> _DOCUMENT EXTRACT_:
--- START ---

# Dwight would have gone to UNC



## JNice (Jul 13, 2002)

> SCOOP DOG II: Magic rookie Dwight Howard says he would have attended North Carolina had he not made the prep-to-pros leap.


Man, imagine if Dwight had gone to UNC. Great for Orlando that he didn't, but damn that would have been one monster of a college team.

PG Felton
SG McCants
SF Williams
PF May
C Dwight


----------



## ATLien (Jun 18, 2002)

J.R. Smith was Chapel Hill bound as well, before he blew up in the McDonalds game to help raise his stock. Also, JamesOn Curry was going to UNC before he got arrested for possession and ended up at Oklahoma State.


----------



## Idunkonyou (Feb 23, 2003)

Do you guys think we could get J.R. Smith for Francis? If I'm JW, that kid would be on my want list.


----------



## Kunlun (Jun 22, 2003)

If Dwight went to UNC, there would no stopping that team. Already, they are loaded with NBA talent. Imagine if you add a NBA double double player into the mix. Might as well hand them the college championship.

--- END ---

> _ASSIGNMENT A_: From the forum thread about Dwight Howard and UNC, reproduce the passage that begins with "## JNice (Jul" and ends after "a college team.".
> _ASSIGNMENT B_: In the forum thread about Dwight Howard and UNC, which school did JamesOn Curry attend after his arrest?
> _ASSIGNMENT C_: List every player in the imagined UNC lineup in the forum thread about Dwight Howard and UNC, with the position given for each.

Collected data
--- START ---

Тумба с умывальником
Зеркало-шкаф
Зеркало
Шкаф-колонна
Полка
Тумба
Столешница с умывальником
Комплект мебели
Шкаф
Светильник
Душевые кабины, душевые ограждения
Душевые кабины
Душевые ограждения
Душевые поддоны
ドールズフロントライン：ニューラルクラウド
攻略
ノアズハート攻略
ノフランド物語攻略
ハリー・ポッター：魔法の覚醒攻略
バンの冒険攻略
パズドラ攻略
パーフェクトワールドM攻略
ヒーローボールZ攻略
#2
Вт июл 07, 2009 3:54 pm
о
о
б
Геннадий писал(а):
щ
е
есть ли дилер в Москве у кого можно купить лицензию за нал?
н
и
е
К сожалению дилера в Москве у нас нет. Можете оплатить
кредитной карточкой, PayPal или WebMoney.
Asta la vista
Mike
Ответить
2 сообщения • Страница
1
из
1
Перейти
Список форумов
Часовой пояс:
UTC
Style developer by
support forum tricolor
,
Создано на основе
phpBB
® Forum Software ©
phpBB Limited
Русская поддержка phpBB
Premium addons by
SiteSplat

--- END ---

> _PROBLEM SOLUTION A_:
## JNice (Jul 13, 2002)

> SCOOP DOG II: Magic rookie Dwight Howard says he would have attended North Carolina had he not made the prep-to-pros leap.


Man, imagine if Dwight had gone to UNC. Great for Orlando that he didn't, but damn that would have been one monster of a college team.

> _PROBLEM SOLUTION B_: Oklahoma State

> _PROBLEM SOLUTION C_:
PG Felton
SG McCants
SF Williams
PF May
C Dwight